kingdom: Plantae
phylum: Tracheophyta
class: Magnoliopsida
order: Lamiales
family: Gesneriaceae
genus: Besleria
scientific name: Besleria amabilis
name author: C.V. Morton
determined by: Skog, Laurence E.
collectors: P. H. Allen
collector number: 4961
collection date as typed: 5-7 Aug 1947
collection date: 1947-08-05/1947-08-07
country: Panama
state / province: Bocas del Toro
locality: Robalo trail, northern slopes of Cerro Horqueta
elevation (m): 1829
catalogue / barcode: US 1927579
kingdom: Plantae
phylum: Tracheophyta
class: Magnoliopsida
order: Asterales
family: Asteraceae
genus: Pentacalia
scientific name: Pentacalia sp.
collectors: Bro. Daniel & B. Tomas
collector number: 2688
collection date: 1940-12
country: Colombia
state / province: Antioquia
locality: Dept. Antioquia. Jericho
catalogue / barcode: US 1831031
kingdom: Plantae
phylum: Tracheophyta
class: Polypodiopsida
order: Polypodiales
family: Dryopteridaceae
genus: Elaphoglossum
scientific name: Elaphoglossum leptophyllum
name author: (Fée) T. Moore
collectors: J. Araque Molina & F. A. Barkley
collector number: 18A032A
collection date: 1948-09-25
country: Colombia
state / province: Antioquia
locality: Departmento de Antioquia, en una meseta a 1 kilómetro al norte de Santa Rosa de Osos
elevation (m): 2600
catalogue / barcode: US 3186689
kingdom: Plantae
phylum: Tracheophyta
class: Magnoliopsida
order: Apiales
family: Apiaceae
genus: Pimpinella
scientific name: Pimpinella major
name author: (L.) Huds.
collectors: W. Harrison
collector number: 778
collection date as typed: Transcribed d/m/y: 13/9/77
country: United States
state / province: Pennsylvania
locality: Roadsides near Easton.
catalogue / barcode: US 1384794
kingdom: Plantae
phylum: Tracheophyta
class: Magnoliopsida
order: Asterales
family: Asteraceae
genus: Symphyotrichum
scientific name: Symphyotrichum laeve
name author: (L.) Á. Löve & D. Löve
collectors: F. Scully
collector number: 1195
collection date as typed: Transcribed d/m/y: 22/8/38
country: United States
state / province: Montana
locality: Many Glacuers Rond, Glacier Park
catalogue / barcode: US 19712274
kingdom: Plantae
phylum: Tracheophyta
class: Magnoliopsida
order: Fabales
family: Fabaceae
•••••
● **Given instruction**: Which lines in the records contain the word "collection", with case counting? Pick them out and copy each one.

● **Complete response**:
collection date as typed: 5-7 Aug 1947
collection date: 1947-08-05/1947-08-07
collection date: 1940-12
collection date: 1948-09-25
collection date as typed: Transcribed d/m/y: 13/9/77
collection date as typed: Transcribed d/m/y: 22/8/38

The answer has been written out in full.